··· SOURCE INFORMATION
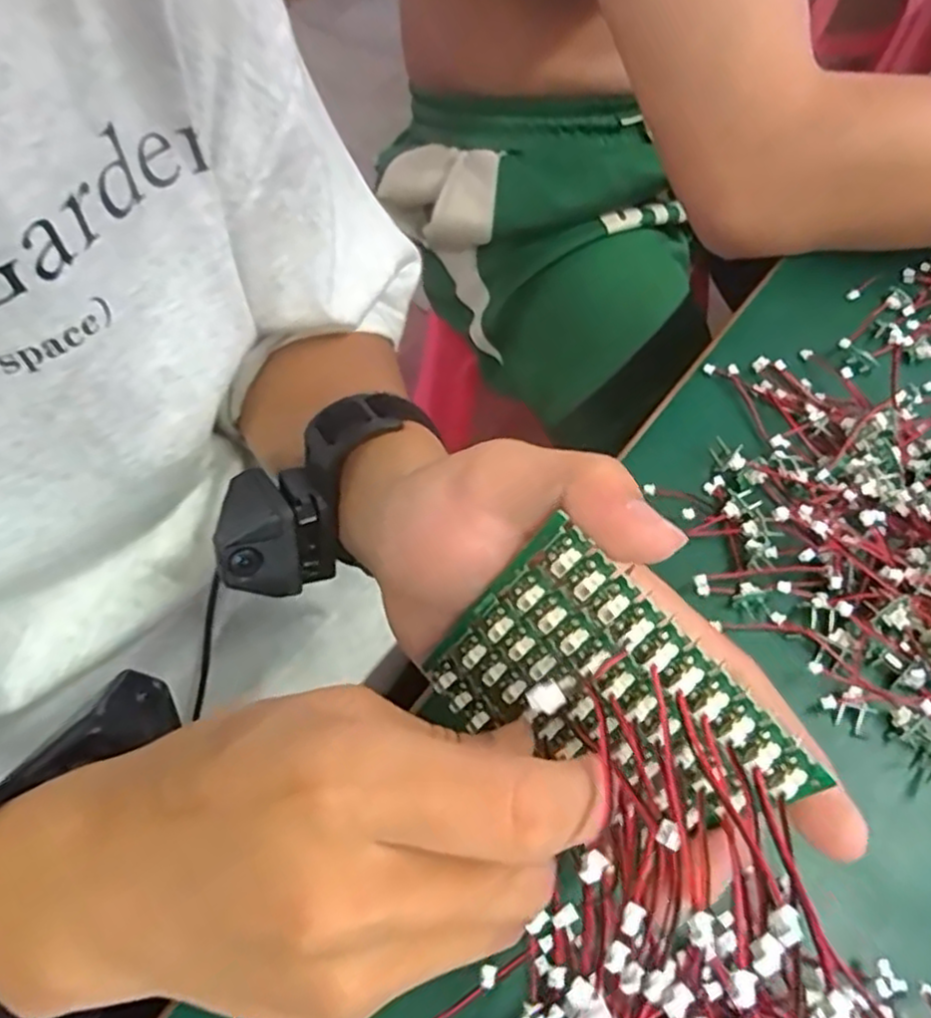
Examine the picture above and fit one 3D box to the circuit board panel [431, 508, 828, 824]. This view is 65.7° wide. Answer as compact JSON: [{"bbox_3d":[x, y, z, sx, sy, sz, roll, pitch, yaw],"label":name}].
[{"bbox_3d":[0.028,0.055,0.189,0.076,0.085,0.011,48,47,10],"label":"circuit board panel"}]

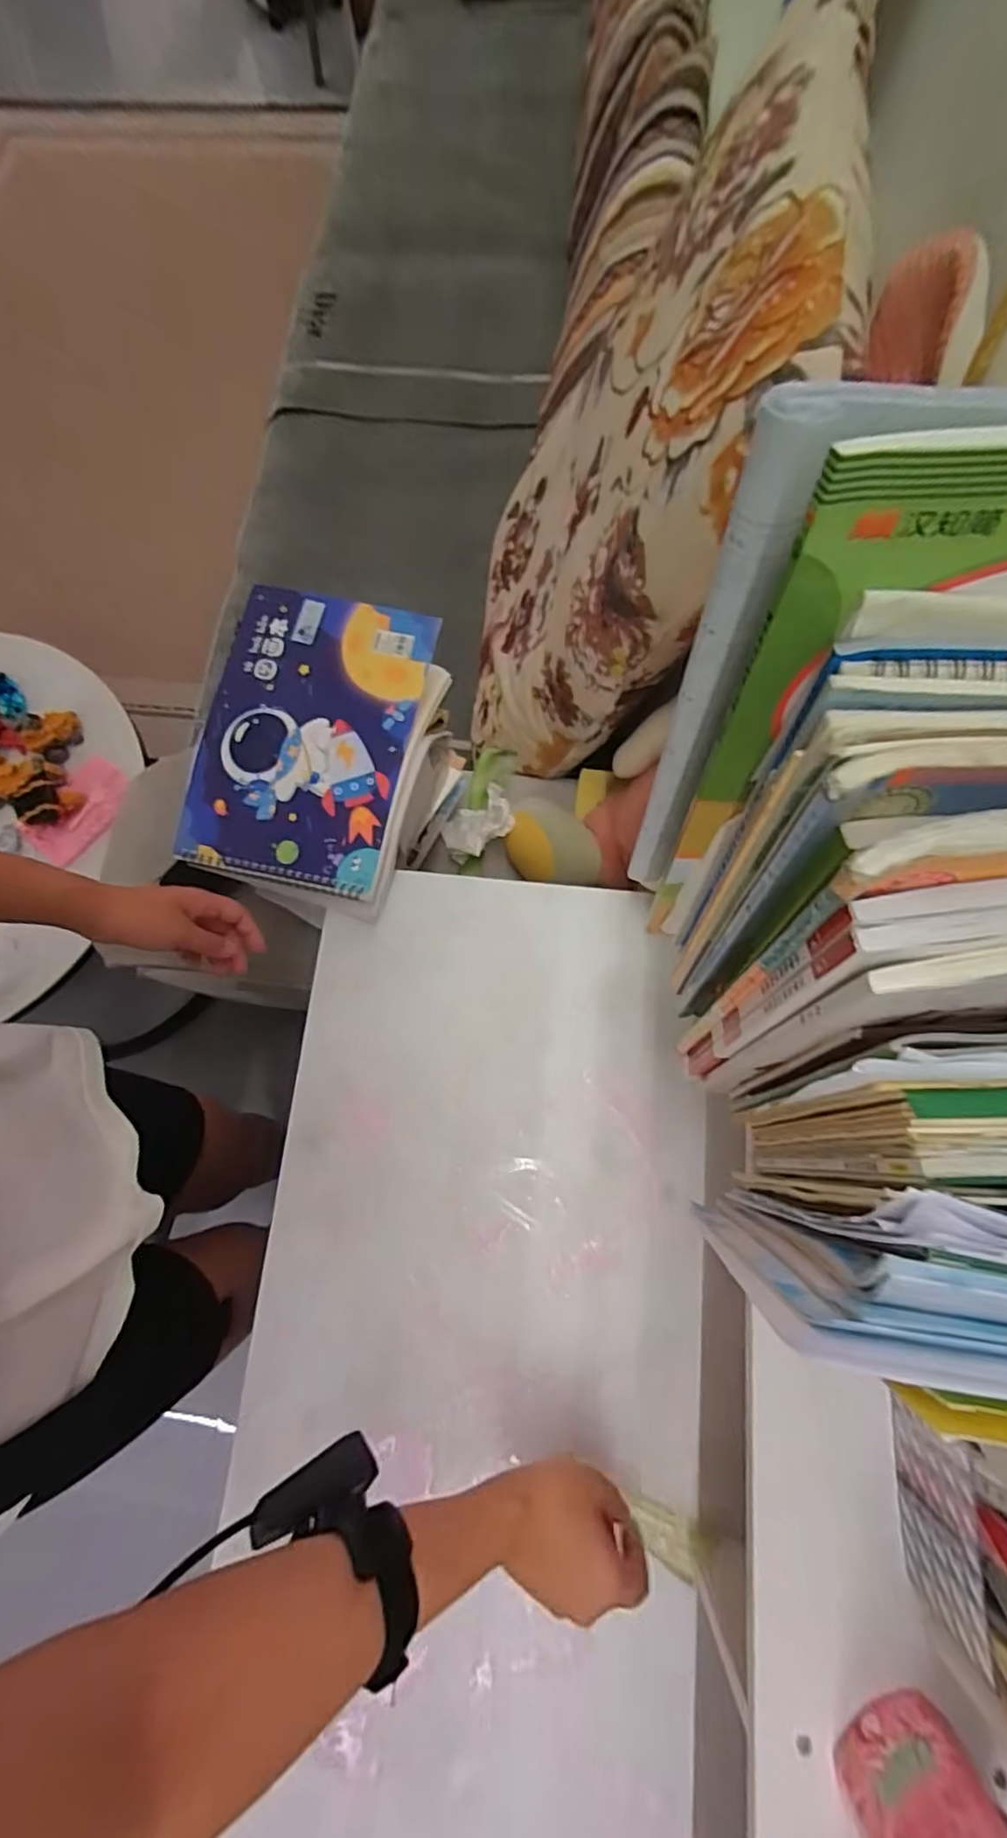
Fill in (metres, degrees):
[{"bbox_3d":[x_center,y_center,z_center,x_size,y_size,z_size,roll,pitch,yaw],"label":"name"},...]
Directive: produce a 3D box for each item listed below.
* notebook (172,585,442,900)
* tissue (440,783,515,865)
[{"bbox_3d":[-0.183,-0.170,0.587,0.187,0.016,0.274,12,82,3],"label":"notebook"},{"bbox_3d":[-0.031,-0.107,0.739,0.083,0.054,0.067,-27,76,-4],"label":"tissue"}]

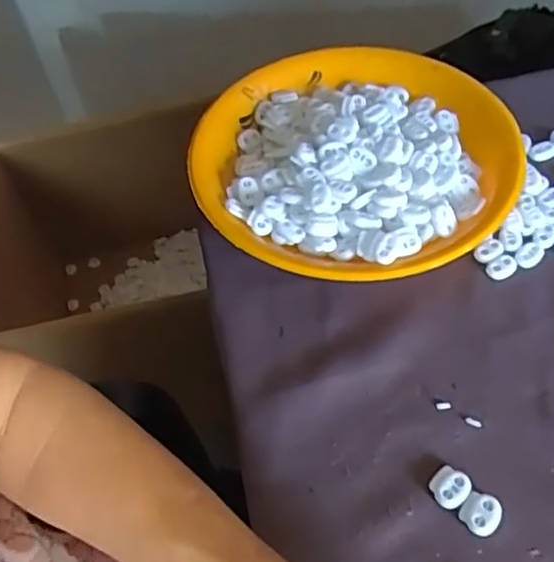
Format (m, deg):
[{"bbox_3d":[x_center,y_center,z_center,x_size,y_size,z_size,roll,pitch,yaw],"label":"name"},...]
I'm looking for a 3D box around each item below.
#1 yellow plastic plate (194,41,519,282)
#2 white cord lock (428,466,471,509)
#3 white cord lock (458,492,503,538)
[{"bbox_3d":[0.051,-0.094,0.469,0.222,0.052,0.236,-2,53,3],"label":"yellow plastic plate"},{"bbox_3d":[0.098,0.116,0.347,0.022,0.004,0.020,-39,60,-21],"label":"white cord lock"},{"bbox_3d":[0.112,0.127,0.337,0.020,0.005,0.021,32,63,25],"label":"white cord lock"}]

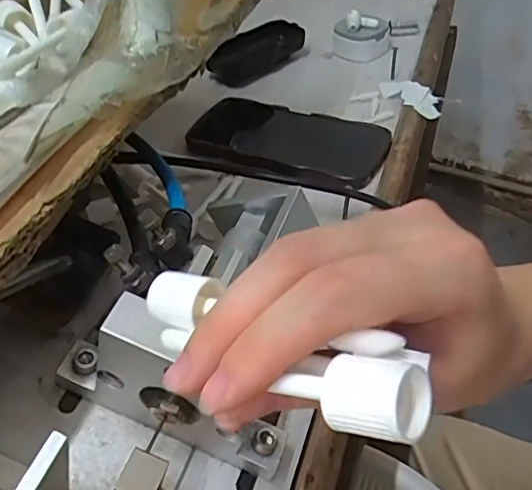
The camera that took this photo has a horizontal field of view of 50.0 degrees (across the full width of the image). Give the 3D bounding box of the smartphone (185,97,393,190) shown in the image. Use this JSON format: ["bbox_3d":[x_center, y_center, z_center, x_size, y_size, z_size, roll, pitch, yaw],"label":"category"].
[{"bbox_3d":[0.018,-0.091,0.491,0.164,0.011,0.090,19,49,22],"label":"smartphone"}]

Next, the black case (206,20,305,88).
[{"bbox_3d":[-0.009,-0.205,0.606,0.040,0.034,0.107,32,55,32],"label":"black case"}]

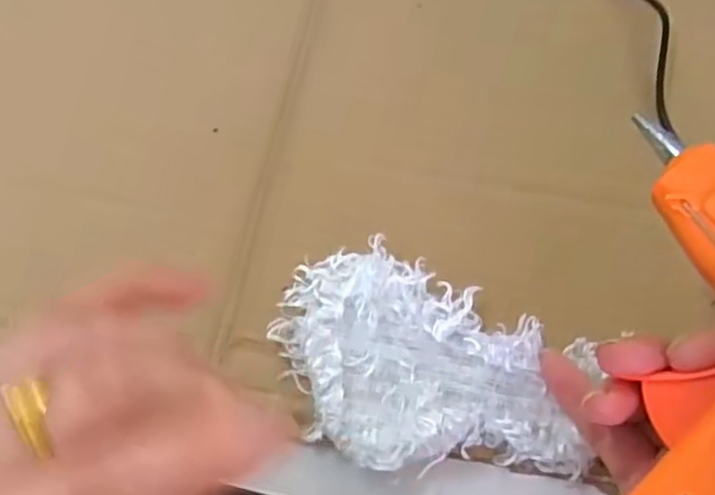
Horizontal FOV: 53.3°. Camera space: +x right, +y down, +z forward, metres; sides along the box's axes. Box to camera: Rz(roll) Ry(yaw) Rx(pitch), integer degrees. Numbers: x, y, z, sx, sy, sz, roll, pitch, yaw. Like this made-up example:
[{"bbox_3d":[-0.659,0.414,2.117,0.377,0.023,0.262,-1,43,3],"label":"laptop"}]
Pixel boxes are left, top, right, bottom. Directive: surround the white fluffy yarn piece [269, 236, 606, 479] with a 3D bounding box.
[{"bbox_3d":[0.026,0.048,0.268,0.119,0.011,0.075,22,66,11],"label":"white fluffy yarn piece"}]

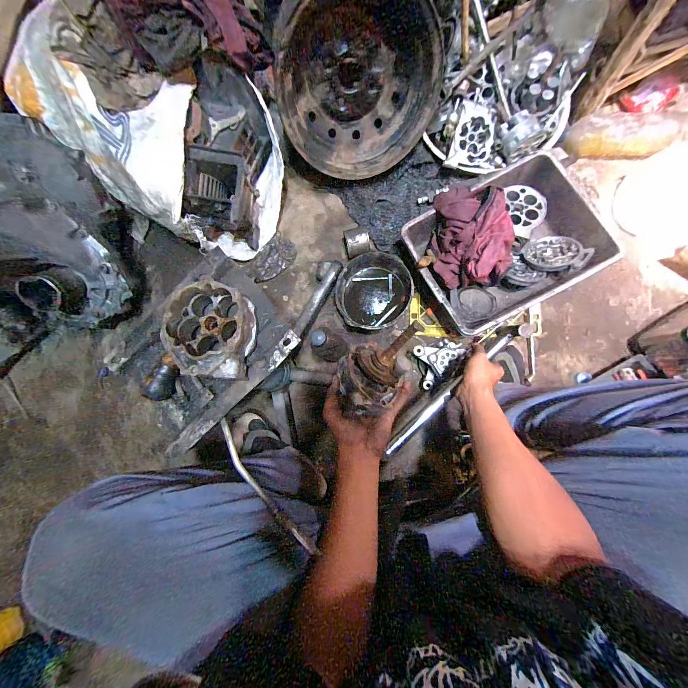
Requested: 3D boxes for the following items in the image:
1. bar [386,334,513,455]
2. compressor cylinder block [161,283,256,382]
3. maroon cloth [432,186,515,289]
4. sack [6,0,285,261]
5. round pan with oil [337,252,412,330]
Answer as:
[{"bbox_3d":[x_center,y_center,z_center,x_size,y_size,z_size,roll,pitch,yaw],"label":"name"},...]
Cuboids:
[{"bbox_3d":[0.205,0.096,0.571,0.327,0.020,0.021,-43,80,-1],"label":"bar"},{"bbox_3d":[-0.168,-0.016,0.365,0.109,0.055,0.121,3,84,8],"label":"compressor cylinder block"},{"bbox_3d":[0.292,-0.257,0.647,0.171,0.125,0.218,-6,83,7],"label":"maroon cloth"},{"bbox_3d":[-0.466,-0.517,0.735,0.599,0.346,0.356,31,88,10],"label":"sack"},{"bbox_3d":[0.076,-0.138,0.756,0.192,0.073,0.185,-1,83,7],"label":"round pan with oil"}]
······
### WHAT TO PRODUCE
None of the pictures should appear; the rest of the entries must be reproduced exactly.

### SOLVED PROBLEM
Examine the picture above and fit one 3D box to the circuit board panel [431, 508, 828, 824]. This view is 65.7° wide. Answer as compact JSON: [{"bbox_3d":[x, y, z, sx, sy, sz, roll, pitch, yaw],"label":name}].
[{"bbox_3d":[0.028,0.055,0.189,0.076,0.085,0.011,48,47,10],"label":"circuit board panel"}]

Fill in (metres, degrees):
[{"bbox_3d":[x_center,y_center,z_center,x_size,y_size,z_size,roll,pitch,yaw],"label":"name"},...]
Directive: produce a 3D box for each item listed below.
* notebook (172,585,442,900)
* tissue (440,783,515,865)
[{"bbox_3d":[-0.183,-0.170,0.587,0.187,0.016,0.274,12,82,3],"label":"notebook"},{"bbox_3d":[-0.031,-0.107,0.739,0.083,0.054,0.067,-27,76,-4],"label":"tissue"}]

Format (m, deg):
[{"bbox_3d":[x_center,y_center,z_center,x_size,y_size,z_size,roll,pitch,yaw],"label":"name"},...]
I'm looking for a 3D box around each item below.
#1 yellow plastic plate (194,41,519,282)
#2 white cord lock (428,466,471,509)
#3 white cord lock (458,492,503,538)
[{"bbox_3d":[0.051,-0.094,0.469,0.222,0.052,0.236,-2,53,3],"label":"yellow plastic plate"},{"bbox_3d":[0.098,0.116,0.347,0.022,0.004,0.020,-39,60,-21],"label":"white cord lock"},{"bbox_3d":[0.112,0.127,0.337,0.020,0.005,0.021,32,63,25],"label":"white cord lock"}]

The camera that took this photo has a horizontal field of view of 50.0 degrees (across the full width of the image). Give the 3D bounding box of the smartphone (185,97,393,190) shown in the image. Use this JSON format: ["bbox_3d":[x_center, y_center, z_center, x_size, y_size, z_size, roll, pitch, yaw],"label":"category"].
[{"bbox_3d":[0.018,-0.091,0.491,0.164,0.011,0.090,19,49,22],"label":"smartphone"}]

Next, the black case (206,20,305,88).
[{"bbox_3d":[-0.009,-0.205,0.606,0.040,0.034,0.107,32,55,32],"label":"black case"}]

Horizontal FOV: 53.3°. Camera space: +x right, +y down, +z forward, metres; sides along the box's axes. Box to camera: Rz(roll) Ry(yaw) Rx(pitch), integer degrees. Numbers: x, y, z, sx, sy, sz, roll, pitch, yaw. Like this made-up example:
[{"bbox_3d":[-0.659,0.414,2.117,0.377,0.023,0.262,-1,43,3],"label":"laptop"}]
Pixel boxes are left, top, right, bottom. Directive: surround the white fluffy yarn piece [269, 236, 606, 479] with a 3D bounding box.
[{"bbox_3d":[0.026,0.048,0.268,0.119,0.011,0.075,22,66,11],"label":"white fluffy yarn piece"}]

Requested: 3D boxes for the following items in the image:
1. bar [386,334,513,455]
2. compressor cylinder block [161,283,256,382]
3. maroon cloth [432,186,515,289]
4. sack [6,0,285,261]
5. round pan with oil [337,252,412,330]
Answer as:
[{"bbox_3d":[x_center,y_center,z_center,x_size,y_size,z_size,roll,pitch,yaw],"label":"name"},...]
Cuboids:
[{"bbox_3d":[0.205,0.096,0.571,0.327,0.020,0.021,-43,80,-1],"label":"bar"},{"bbox_3d":[-0.168,-0.016,0.365,0.109,0.055,0.121,3,84,8],"label":"compressor cylinder block"},{"bbox_3d":[0.292,-0.257,0.647,0.171,0.125,0.218,-6,83,7],"label":"maroon cloth"},{"bbox_3d":[-0.466,-0.517,0.735,0.599,0.346,0.356,31,88,10],"label":"sack"},{"bbox_3d":[0.076,-0.138,0.756,0.192,0.073,0.185,-1,83,7],"label":"round pan with oil"}]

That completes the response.